What Singer started for the classic Porsche 911 a British company is taking to the next level with a “remastered” version of the Mini, the original 10-foot-long city car.
To be launched in April at a supercar show in Monaco, the Mini Remastered is the brainchild of British car company David Brown Automotive, better known for a DB5 look-alike called the Speedback GT, a rebodied and exquisitely retrimmed Jaguar XKR.
The starting point for the Mini Remastered is a donor car, preferably from the end of the original Mini production run in the 1990s, when it was powered by a fuel-injected 1,275 cc engine and rolled on 12-inch wheels.
Its centerpiece is a new body shell from British Motor Heritage, who maintains production for restorations. DBA refines the body even though it’s new, adjusting panels and gaps and de-seaming the shell — a technique to smooth out the body, favored by tuners in the 1960s.
With the body perfect, DBA gives it the full custom paint treatment, which consists of 400 hours of body prep and building multiple layers to a glossy finish.
Tuned and tweaked running gear for the Mini continues to be available, so the Remastered includes a reconditioned engine and four-speed manual transmission with a choice of two levels of tune: 75 bhp and 90 bhp, with the latter from a 1380 cc overbore.
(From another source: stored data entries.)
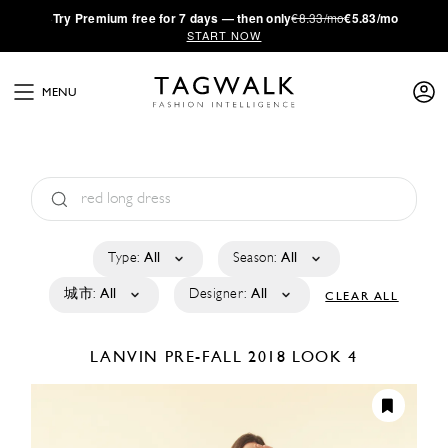
·
Try
Premium
free for 7 days — then only
€8.33/mo
€5.83/mo
START NOW
MENU
Type:
All
Season:
All
城市:
All
Designer:
All
CLEAR ALL
LANVIN
PRE-FALL 2018
LOOK 4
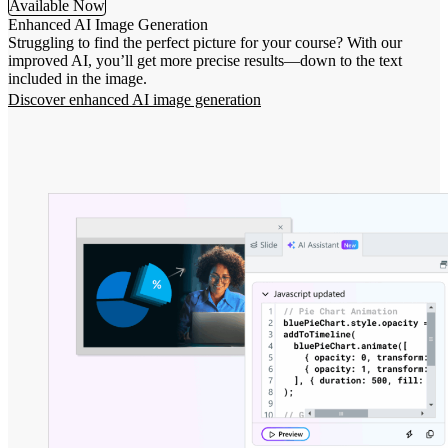
Available Now
Enhanced AI Image Generation
Struggling to find the perfect picture for your course? With our
improved AI, you’ll get more precise results—down to the text
included in the image.
Discover enhanced AI image generation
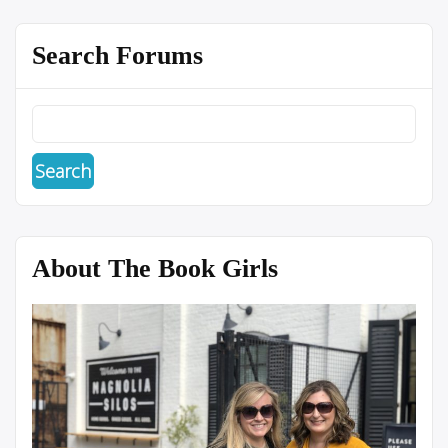
Search Forums
About The Book Girls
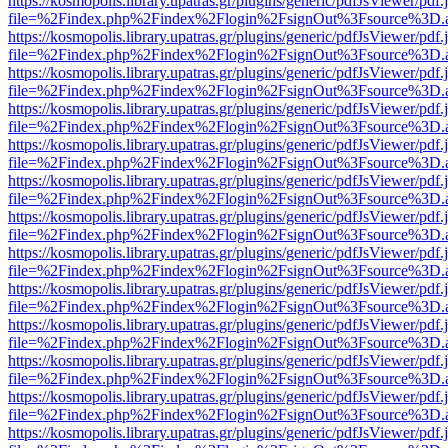
https://kosmopolis.library.upatras.gr/plugins/generic/pdfJsViewer/pdf
file=%2Findex.php%2Findex%2Flogin%2FsignOut%3Fsource%3D.ame
https://kosmopolis.library.upatras.gr/plugins/generic/pdfJsViewer/pdf
file=%2Findex.php%2Findex%2Flogin%2FsignOut%3Fsource%3D.ame
https://kosmopolis.library.upatras.gr/plugins/generic/pdfJsViewer/pdf
file=%2Findex.php%2Findex%2Flogin%2FsignOut%3Fsource%3D.ame
https://kosmopolis.library.upatras.gr/plugins/generic/pdfJsViewer/pdf
file=%2Findex.php%2Findex%2Flogin%2FsignOut%3Fsource%3D.ame
https://kosmopolis.library.upatras.gr/plugins/generic/pdfJsViewer/pdf
file=%2Findex.php%2Findex%2Flogin%2FsignOut%3Fsource%3D.ame
https://kosmopolis.library.upatras.gr/plugins/generic/pdfJsViewer/pdf
file=%2Findex.php%2Findex%2Flogin%2FsignOut%3Fsource%3D.ame
https://kosmopolis.library.upatras.gr/plugins/generic/pdfJsViewer/pdf
file=%2Findex.php%2Findex%2Flogin%2FsignOut%3Fsource%3D.ame
https://kosmopolis.library.upatras.gr/plugins/generic/pdfJsViewer/pdf
file=%2Findex.php%2Findex%2Flogin%2FsignOut%3Fsource%3D.ame
https://kosmopolis.library.upatras.gr/plugins/generic/pdfJsViewer/pdf
file=%2Findex.php%2Findex%2Flogin%2FsignOut%3Fsource%3D.ame
https://kosmopolis.library.upatras.gr/plugins/generic/pdfJsViewer/pdf
file=%2Findex.php%2Findex%2Flogin%2FsignOut%3Fsource%3D.ame
https://kosmopolis.library.upatras.gr/plugins/generic/pdfJsViewer/pdf
file=%2Findex.php%2Findex%2Flogin%2FsignOut%3Fsource%3D.ame
https://kosmopolis.library.upatras.gr/plugins/generic/pdfJsViewer/pdf
file=%2Findex.php%2Findex%2Flogin%2FsignOut%3Fsource%3D.ame
https://kosmopolis.library.upatras.gr/plugins/generic/pdfJsViewer/pdf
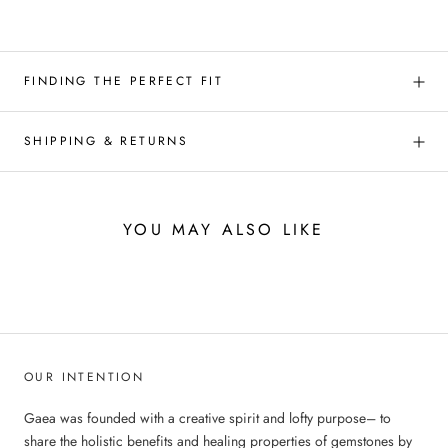
FINDING THE PERFECT FIT
SHIPPING & RETURNS
YOU MAY ALSO LIKE
OUR INTENTION
Gaea was founded with a creative spirit and lofty purpose– to
share the holistic benefits and healing properties of gemstones by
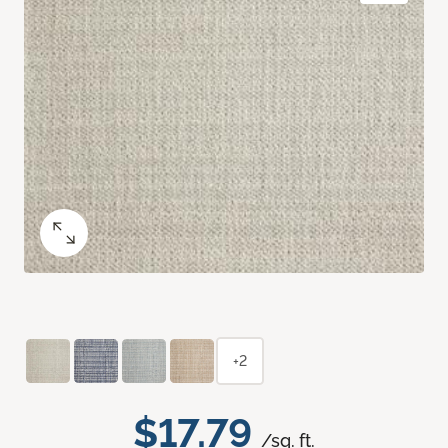
+2
$17.79
/sq. ft.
Where DBA really goes the extra mile is in the interior trim, which adds a level of luxury rarely seen in a modified Mini. A new carbon-fiber dash features a touchscreen with Apple CarPlay, while DBA’s trimmers install custom seats, sound-deadening, perforated suede headlining and beautifully crafted door cards. Total labor clocks in at 1,400 hours.
Of course, none of this obsessive attention to detail and lavish hand-finishing comes cheap. A price hasn’t been set, but “from £70k” is the guide — a startling $87,000. At that price, the Remastered clearly is not for everyone, and production is limited to “50 to 100” per year.
So far, U.S. sales haven’t been considered, but DBA says it will consult with authorities on the legality of the package if customers show interest. (For what it’s worth, recent legislation governing replica cars seems tailor-made for this sort of vehicle.)
But for the collector whose garage is already chock full of exotica, the cost might not be relevant — it’s just the driving and ownership smiles that count.